Nginx. 3 статьи в одной [2011]
Стать 1 
Конфигурирование Nginx

Продолжая серию статей, посвящённую популярному веб-серверу Nginx, сегодня я на примере базовой конфигурации , поставляемой в комплекте с Debian 5.0 Lenny, хочу рассмотреть основы конфигурирования Nginx. Как было сказано в предыдущей статье, конфигурационный файл Nginx в Debian по умолчанию располагается в /etc/nginx/nginx.conf. Вообще, простота и понятность синтаксиса конфиг-файла Nginx, на мой взгляд, являются одной из сильных его сторон. Прежде чем двигаться дальше, давайте посмотрим и построчно разберём содержимое файла конфигурации Nginx, предлагаемое разработчиками дистрибутива.

user www-data;
worker_processes  1;

error_log  /var/log/nginx/error.log;
pid        /var/run/nginx.pid;

events {
    worker_connections  1024;
}

http {
    include       /etc/nginx/mime.types;
    default_type  application/octet-stream;

    access_log  /var/log/nginx/access.log;

    sendfile        on;
    tcp_nopush      off;

    keepalive_timeout  65;
    tcp_nodelay        on;

    gzip  on;
    include /etc/nginx/conf.d/*.conf;
    include /etc/nginx/sites-enabled/*;
}

Конфигурационный файл состоит из параметров, расположенных вне секций и из секций параметров, обрамлённых фигурными скобками. В приведённом выше примере вы можете увидеть две секции: events и http.

Глобальные параметры

Опция user используется для того, чтобы сообщить серверу, чей UID/GID он должен использовать после старта, если был запущен от имени root. Если вы не определите значение этой опции, Nginx будет использовать nobody/nobody. Если же в вашей системе существует отдельная учётная запись для организации доступа к веб-содержимому, как это сделано во многих популярных дистрибутивах, то лучше использовать её. Само собой разумеется, крайне нежелательно разрешать работу веб-сервера от имени root — сие есть очень небезопасно. Вообще опция user принимает два параметра: первый — это имя учётной записи, второй — имя группы. Если имя группы не указать, то Nginx будет использовать в качестве имени группы значение имени пользователя. Таким образом, в приведённом выше примере, Nginx работает с UID и GID www-data.

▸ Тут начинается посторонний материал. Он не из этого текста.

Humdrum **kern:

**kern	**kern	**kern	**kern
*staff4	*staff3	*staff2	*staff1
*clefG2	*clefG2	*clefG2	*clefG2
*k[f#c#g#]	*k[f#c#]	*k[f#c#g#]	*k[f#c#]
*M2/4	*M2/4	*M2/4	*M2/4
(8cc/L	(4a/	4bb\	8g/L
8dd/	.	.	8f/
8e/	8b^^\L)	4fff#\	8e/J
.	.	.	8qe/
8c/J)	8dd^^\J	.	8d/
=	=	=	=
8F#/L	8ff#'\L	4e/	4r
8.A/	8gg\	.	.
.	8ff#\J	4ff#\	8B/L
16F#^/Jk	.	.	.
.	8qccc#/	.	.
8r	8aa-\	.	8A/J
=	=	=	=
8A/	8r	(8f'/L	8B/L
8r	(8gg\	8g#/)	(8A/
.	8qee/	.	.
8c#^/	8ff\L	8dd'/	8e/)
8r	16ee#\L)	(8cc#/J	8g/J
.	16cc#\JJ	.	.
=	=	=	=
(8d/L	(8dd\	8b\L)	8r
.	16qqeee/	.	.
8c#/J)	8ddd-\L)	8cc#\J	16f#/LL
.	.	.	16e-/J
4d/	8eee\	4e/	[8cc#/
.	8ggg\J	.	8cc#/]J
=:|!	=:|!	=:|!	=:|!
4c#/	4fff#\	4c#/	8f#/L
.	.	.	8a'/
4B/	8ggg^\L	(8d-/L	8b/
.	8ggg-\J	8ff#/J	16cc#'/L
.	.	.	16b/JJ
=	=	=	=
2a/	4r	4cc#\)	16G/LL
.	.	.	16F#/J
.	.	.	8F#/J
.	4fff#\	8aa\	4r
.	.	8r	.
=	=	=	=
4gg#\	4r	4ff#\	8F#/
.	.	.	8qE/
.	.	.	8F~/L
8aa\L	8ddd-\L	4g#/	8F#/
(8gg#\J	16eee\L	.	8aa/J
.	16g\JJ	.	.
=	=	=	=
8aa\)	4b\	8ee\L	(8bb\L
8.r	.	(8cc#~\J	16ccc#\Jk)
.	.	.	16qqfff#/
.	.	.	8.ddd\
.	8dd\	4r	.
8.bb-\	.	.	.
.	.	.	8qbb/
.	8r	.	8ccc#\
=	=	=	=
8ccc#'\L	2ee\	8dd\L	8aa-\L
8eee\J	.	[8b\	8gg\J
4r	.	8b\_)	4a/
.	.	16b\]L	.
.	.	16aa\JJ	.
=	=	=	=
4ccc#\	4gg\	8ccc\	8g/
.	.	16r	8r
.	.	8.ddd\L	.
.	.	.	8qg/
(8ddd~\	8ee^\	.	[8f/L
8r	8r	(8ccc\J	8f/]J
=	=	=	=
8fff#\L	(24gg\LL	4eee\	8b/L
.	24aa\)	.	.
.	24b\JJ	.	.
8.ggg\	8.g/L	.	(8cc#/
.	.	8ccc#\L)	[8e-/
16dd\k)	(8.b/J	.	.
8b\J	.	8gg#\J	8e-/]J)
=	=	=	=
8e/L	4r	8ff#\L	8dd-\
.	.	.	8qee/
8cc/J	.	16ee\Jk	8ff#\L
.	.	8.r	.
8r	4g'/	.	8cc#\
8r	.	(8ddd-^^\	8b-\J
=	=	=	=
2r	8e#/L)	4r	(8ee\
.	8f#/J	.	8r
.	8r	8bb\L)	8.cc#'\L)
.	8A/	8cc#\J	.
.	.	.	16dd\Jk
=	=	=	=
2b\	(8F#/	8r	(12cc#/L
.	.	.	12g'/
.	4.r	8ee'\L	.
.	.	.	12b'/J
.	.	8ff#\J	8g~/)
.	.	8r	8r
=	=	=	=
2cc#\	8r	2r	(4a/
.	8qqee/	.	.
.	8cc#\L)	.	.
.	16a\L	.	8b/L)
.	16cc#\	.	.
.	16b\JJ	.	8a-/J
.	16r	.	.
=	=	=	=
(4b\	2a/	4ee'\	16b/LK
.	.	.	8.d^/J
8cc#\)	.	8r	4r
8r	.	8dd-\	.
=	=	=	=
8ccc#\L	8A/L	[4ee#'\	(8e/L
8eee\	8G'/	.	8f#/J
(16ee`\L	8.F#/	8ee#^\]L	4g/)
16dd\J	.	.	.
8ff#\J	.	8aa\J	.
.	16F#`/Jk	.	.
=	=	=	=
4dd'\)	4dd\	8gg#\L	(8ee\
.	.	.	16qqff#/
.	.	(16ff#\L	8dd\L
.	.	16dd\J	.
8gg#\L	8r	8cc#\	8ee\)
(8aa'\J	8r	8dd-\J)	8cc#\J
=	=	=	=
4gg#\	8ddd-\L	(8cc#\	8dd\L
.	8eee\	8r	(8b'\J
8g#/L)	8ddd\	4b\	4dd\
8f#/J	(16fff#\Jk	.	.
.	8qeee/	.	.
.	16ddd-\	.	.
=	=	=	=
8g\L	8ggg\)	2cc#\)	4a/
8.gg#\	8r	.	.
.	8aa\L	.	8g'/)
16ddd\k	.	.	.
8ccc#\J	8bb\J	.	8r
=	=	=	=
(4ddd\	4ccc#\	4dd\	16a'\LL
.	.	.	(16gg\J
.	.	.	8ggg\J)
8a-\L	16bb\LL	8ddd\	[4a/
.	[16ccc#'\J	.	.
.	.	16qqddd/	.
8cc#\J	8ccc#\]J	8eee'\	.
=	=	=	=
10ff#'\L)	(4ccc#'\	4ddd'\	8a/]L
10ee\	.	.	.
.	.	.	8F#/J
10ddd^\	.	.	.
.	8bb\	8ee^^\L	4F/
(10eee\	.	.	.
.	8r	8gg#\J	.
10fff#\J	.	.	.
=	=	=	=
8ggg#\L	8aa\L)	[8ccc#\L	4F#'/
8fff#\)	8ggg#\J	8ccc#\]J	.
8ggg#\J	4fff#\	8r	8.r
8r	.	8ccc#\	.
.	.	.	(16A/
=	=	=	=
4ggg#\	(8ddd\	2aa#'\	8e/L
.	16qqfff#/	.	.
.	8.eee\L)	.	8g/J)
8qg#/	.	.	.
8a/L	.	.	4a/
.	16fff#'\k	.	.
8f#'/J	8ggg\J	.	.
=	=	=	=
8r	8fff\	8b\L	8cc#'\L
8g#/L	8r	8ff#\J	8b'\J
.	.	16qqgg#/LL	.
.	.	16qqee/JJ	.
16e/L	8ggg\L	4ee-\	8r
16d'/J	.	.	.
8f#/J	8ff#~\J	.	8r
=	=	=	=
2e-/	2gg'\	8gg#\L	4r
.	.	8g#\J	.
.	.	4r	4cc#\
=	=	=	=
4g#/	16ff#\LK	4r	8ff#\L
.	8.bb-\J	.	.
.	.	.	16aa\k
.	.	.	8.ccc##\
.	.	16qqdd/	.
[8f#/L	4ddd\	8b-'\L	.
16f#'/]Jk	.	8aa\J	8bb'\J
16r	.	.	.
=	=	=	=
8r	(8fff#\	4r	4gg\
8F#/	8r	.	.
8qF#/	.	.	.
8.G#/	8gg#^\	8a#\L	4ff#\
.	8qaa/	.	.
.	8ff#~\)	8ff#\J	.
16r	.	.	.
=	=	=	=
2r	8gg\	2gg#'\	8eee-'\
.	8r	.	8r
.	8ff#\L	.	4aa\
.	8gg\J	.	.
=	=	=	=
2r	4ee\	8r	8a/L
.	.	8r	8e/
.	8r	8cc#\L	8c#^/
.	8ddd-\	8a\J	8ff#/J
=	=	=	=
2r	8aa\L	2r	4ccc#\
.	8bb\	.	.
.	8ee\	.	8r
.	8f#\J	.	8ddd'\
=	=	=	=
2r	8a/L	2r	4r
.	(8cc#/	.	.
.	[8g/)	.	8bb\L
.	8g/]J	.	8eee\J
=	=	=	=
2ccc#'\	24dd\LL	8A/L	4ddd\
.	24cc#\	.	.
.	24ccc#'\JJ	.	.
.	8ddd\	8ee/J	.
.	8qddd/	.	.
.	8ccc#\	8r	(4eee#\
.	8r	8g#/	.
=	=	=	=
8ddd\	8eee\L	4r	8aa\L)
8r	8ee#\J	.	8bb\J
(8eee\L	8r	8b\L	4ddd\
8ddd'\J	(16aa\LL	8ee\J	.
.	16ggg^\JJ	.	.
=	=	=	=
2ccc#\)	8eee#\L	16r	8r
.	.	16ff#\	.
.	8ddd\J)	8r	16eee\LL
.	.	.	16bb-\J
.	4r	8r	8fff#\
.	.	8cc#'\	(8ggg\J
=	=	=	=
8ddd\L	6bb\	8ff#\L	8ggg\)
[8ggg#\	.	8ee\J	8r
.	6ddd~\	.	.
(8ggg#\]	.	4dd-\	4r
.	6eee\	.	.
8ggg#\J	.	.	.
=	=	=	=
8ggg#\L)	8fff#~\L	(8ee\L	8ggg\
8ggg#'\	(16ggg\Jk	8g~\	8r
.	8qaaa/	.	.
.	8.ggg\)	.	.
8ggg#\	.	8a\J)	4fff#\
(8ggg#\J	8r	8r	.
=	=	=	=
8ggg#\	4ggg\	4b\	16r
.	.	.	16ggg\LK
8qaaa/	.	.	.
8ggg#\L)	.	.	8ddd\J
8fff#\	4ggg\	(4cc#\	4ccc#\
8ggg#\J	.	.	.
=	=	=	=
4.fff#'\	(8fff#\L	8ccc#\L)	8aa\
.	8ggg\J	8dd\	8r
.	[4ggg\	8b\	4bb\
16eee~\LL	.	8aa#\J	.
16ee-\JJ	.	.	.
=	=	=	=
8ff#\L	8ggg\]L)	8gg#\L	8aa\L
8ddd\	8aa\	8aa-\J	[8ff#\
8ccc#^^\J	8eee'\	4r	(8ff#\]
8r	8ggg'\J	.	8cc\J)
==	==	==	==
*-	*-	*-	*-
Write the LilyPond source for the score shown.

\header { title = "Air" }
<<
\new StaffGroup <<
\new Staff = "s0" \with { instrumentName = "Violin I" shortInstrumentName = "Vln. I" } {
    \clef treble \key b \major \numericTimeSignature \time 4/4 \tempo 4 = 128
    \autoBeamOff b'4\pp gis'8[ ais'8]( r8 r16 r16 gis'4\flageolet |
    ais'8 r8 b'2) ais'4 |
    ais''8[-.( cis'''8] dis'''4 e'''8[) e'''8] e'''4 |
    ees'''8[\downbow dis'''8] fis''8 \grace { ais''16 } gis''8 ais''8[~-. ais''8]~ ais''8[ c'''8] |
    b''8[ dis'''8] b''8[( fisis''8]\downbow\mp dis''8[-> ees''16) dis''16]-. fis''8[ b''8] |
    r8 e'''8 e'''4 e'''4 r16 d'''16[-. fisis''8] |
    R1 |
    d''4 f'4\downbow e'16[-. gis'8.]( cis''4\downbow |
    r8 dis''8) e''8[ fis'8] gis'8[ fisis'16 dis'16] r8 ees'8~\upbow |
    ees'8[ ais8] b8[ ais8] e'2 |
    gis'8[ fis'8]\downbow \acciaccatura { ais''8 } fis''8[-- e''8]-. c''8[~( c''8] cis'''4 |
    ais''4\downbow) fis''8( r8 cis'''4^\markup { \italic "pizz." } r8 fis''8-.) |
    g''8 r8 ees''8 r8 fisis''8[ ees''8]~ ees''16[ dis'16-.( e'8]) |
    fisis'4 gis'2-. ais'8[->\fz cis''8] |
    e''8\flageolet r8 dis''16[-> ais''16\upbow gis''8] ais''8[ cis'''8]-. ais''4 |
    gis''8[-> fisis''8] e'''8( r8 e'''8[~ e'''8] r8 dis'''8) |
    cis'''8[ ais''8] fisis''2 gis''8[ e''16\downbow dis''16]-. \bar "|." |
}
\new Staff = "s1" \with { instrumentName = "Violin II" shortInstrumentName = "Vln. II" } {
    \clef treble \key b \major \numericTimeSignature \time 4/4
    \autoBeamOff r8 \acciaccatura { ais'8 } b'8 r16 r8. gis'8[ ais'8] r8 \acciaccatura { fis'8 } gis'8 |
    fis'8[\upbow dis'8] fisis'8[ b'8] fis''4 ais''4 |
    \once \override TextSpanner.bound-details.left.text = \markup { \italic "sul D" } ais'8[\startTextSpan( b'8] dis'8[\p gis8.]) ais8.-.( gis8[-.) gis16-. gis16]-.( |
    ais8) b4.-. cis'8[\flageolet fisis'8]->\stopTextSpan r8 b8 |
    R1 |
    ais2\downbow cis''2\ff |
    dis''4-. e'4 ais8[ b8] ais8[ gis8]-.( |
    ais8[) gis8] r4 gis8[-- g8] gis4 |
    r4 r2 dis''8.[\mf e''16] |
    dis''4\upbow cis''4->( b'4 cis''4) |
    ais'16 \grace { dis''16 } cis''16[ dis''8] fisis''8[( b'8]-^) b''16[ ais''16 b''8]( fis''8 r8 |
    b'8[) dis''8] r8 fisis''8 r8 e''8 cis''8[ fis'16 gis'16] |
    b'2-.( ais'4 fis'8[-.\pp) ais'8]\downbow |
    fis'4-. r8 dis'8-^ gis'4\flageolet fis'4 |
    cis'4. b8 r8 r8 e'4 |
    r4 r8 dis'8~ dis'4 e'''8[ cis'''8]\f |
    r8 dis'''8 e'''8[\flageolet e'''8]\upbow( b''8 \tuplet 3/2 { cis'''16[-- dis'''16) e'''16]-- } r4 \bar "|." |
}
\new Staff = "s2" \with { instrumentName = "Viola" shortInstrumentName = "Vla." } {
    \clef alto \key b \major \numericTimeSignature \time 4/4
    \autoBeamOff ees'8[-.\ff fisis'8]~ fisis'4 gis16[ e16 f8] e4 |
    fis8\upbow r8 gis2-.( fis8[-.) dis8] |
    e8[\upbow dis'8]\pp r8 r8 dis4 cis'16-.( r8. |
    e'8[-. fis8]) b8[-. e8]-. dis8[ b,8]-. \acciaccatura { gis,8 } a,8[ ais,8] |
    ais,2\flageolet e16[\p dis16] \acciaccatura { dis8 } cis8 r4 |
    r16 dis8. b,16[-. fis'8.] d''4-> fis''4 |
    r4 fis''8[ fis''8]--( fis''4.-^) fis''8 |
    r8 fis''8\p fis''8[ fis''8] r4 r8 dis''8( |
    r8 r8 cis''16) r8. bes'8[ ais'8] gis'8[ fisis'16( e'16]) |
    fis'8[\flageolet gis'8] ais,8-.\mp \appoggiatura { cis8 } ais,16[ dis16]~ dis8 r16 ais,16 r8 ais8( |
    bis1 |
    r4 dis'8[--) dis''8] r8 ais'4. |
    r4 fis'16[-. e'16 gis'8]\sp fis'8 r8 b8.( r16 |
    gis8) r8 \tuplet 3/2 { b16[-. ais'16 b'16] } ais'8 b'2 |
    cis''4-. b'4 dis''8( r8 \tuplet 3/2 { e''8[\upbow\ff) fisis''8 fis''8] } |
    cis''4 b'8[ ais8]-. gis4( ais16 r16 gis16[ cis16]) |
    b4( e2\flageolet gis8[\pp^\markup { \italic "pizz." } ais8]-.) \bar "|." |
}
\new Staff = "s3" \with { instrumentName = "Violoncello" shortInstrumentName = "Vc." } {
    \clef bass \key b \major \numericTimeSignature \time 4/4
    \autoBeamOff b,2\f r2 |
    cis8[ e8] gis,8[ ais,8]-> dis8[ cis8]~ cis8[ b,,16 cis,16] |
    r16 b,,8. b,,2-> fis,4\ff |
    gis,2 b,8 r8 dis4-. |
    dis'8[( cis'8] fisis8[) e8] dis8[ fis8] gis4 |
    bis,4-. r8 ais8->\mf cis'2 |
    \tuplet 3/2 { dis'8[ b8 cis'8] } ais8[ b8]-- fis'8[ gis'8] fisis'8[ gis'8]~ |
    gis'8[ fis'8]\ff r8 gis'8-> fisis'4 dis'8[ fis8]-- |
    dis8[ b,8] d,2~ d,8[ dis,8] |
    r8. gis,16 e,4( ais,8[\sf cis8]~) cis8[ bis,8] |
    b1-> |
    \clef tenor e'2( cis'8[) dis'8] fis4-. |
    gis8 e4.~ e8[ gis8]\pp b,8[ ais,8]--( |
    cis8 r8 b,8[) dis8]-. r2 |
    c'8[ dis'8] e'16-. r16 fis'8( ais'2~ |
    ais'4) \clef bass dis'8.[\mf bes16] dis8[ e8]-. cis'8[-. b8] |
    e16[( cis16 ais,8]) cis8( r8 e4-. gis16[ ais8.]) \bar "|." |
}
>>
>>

Значение параметра worker_processes определяет количество запускаемых рабочих процессов Nginx. Увеличивать значение этого параметра есть смысл лишь в том случае, когда у вас Nginx работает на многопроцессорной системе либо в системе производится много операций ввода/вывода, что приводит к увеличению времени отклика рабочего процесса Nginx. Также значение этого параметра влияет на предел одновременных подключений, который определяется путём умножения значения этого параметра на значение параметра worker_connections в секции events.

Значение параметра error_log определяет местоположение файла протокола ошибок работы сервера и FastCGI, также уровень серьёзности сообщений, попадающих в этот протокол. Первым значением параметра error_log должен быть путь к файлу, а вторым, необязательным, — уровень. Уровень серьёзности может быть одним из (в порядке увеличения серьёзности): debug, info, notice, warn, error, crit. Также обратите внимание, что использование этого параметра разрешено не только в общей секции, а и в секциях http и server. По умолчанию значение параметра error_log различно в разных секциях. В общей секции — error, в секциях http и server — crit. При изменении значения этого параметра не забывайте, что снижение уровня серьёзности повлечёт за собой более интенсивный ввод-вывод со стороны сервера, что может негативно сказаться на производительности.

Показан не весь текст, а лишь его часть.